Code Red: Internet destructor or damp squib?

It came, it saw, it did very little damage...

By Joey Gardiner, 2 August 2001 15:26

NEWS Code Red - the worm we were told was going to bring the internet to halt - has so far proved to be the biggest damp squib since the Y2K bug. The malicious code, which US federal agencies claim has infected 300,000 computers and could have halved the performance of the internet, has failed to have any significant effect since it came out of hibernation yesterday. While security experts body SANS Institute claimed Code Red has infected 178,000 servers at the latest count, web-monitoring firm Keynote claimed there had been no noticeable depreciation in internet performance. The failure of the worm to infect a significant number of computers after the 01:00(BST) time it was scheduled to attack led some observers to dismiss the virus. However, the worm did eventually rear its head on Wednesday, and at one point looked to spiral out of control as the number of new infections doubled every hour. At one point over 20,000 new servers were contracting the virus every 60 minutes. But by late Wednesday night the levels of infection had fallen again and the immediate threat looked to have been averted.
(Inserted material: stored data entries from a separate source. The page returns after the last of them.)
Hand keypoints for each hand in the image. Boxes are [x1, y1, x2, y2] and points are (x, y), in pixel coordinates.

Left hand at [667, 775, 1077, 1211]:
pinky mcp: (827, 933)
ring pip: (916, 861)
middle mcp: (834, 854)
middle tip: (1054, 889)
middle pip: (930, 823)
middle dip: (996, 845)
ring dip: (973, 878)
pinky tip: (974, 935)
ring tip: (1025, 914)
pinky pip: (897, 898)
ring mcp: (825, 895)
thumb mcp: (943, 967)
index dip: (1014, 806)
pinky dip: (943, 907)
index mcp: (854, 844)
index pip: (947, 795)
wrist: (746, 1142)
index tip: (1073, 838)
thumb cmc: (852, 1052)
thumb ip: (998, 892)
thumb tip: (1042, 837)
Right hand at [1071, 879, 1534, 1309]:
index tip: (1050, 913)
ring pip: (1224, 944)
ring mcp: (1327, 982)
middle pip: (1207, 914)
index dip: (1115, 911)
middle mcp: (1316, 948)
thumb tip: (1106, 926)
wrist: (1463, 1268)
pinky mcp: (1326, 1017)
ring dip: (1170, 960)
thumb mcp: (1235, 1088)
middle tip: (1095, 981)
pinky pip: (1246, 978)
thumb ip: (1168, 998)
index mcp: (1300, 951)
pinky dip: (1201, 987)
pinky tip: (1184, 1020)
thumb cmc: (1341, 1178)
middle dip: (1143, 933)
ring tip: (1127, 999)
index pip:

Code Red exploits a hole in Microsoft's web server software IIS and prompted a massive awareness-raising circus when it became clear the program was due to start re-infecting computers on 1 August. A joint press conference between Microsoft and US government to spread news about the worm prompted a global - some say hysterical - public reaction. This was despite the fact most that home users can not be infected as it does not target PCs. Federal agencies claimed web-performance was reduced by 40 per cent by the initial outbreak of the worm because of the enormous amount of traffic it generated. However, others (http://www.silicon.com/a46172 ) have questioned the validity of this data and say the whole thing has been over-hyped. The code still has 18 days left to propagate itself before again falling dormant on 20 August, as it did last month.